“- Há uma data na varanda nesta sala – disse
Germana – que lembra a época em que a casa se reconstruiu. Um incêndio, por
alturas de 1870, reduziu a cinzas toda a estrutura primitiva. Mas a quinta é
exactamente a mesma, com a mesma vessada, o mesmo montado, aforados à Coroa há
mais de dois séculos e que têm permanecido na sucessão directa da mesma família
de lavradores.
- Uma espécie de aristocracia ab imo. – E Bernardo riu-se, cheio duma
ironia afável e quase distraída; tirou do nariz as lunetas, muito maquinal,
colocou-as de novo, ajustando as molas de ouro nos vincos que pareciam o sinal
de unhadas, e, com um piscar precipitado como quem bruscamente transita da
obscuridade para a luz, disse ainda – «Ab
imo, da terra…», pois ele considerava a cultura como um privilégio pessoal,
e nunca perdia a oportunidade de se mostrar generoso, transmitindo-a.

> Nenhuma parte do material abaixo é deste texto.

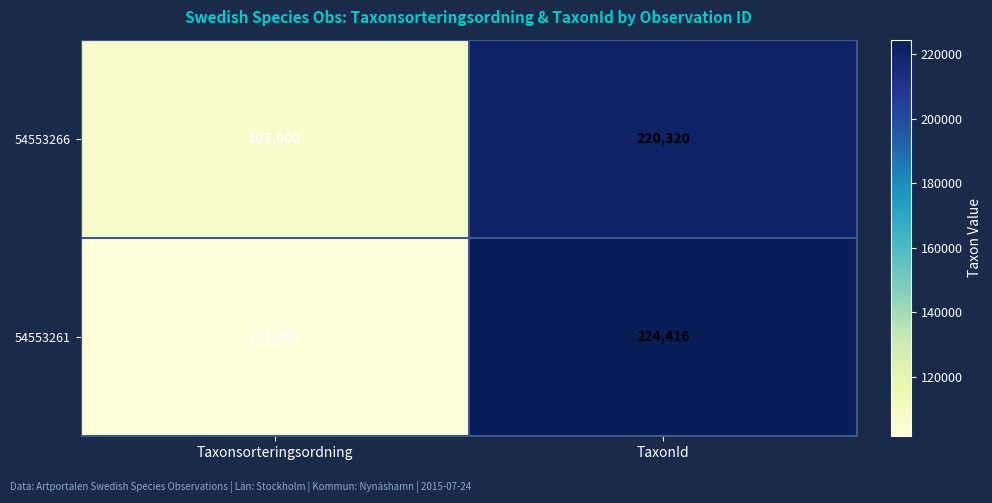

True or false: 54553266 has a value of 366394 at TaxonId.

False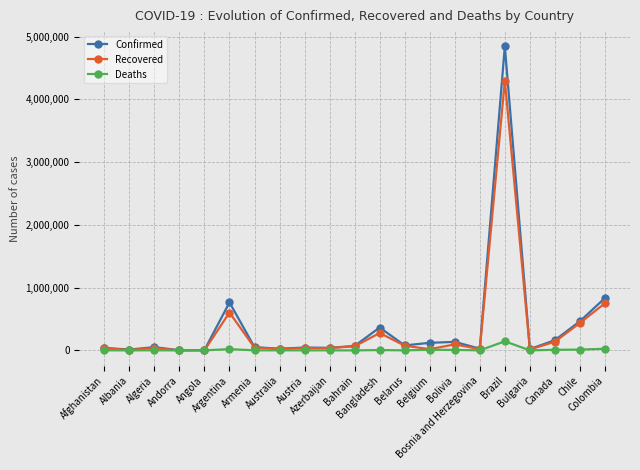

Which series has the largest range (max minus min)?

Confirmed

Pertencia
ele ao ramo da família que do capitalismo ascendera ao posto imediato da
intelectualidade e nisso fixara uma aristocracia. Pois que é a aristocracia
senão o degrau mais alto que uma sociedade deseja atingir, a supremacia de
determinada classe sobre as outras, a imposição dos seus valores, sejam eles de
força, de trabalho, de espírito, conforme a época que lhes é propícia? A
família de Bernardo Sanches tinha adquirido um estado aristocrático, o que quer
dizer que estacionara no cumprimento de determinada herança de hábitos, frases,
opiniões que, uma vez desprendidas da personalidade que os fizera originais,
restavam agora somente como snobismos e ocas imitações. Enfim, o talento da
imitação – pensava Germana – chegava a ser tão característico como uma
originalidade, não só em determinadas famílias, como, mais genericamente, em
determinados povos. Bernardo Sanches era o exemplo duma raça heróica e
magnífica enquanto a sua história fora uma questão de sobrevivência, mas que,
com a segurança e o conforto, resultara numa brilhante mediocridade. Germana,
sua prima, era, por seu lado, um tipo fatídico das degenerescências, o artista,
o produto mais gratuito da natureza e que se pode definir como uma inutilidade
imediata. Era ela uma criatura paciente, tímida, e que inspirava confiança sem
limites. Os artistas, que, em geral, se fazem notar pela sua excêntrica
banalidade e que se distinguem dos burgueses porque vivem as extravagâncias que
os burgueses reprimem em si próprios, não se pareciam nada com Germa. Ela tinha
o espírito de parecer vulgar. Um dos seus prazeres consistia em analisar-se
como o conteúdo de todo um passado, elemento onde reviviam as cavalgadas das
gerações, onde a contradança das afinidades vibrava uma vez mais, aptidões,
gostos, formas que, como um recado, se transmitem, se perdem, se desencontram,
surgem de novo, idênticos à versão de outrora. Ela balançava-se activamente
numa velha rocking-chair que, a cada
impulso mais violento, pulava no sobrado, onde se acumulavam pilhas de maçãs
sustidas por tábuas muito esfareladas de serrim. Tal como Quina – pensou. E,
absorta, pôs-se a murmurar um lento monólogo, olhando à sua frente o caixilho
da porta que comunicava com a cozinha, onde se via a pedra da lareira, arrumada
e varrida de cinza.”
Primeiras linhas do romance A Sibila de Agustina Bessa-Luís
Agustina Bessa-Luís, A Sibila, Lisboa, Guimarães Editores, 1987.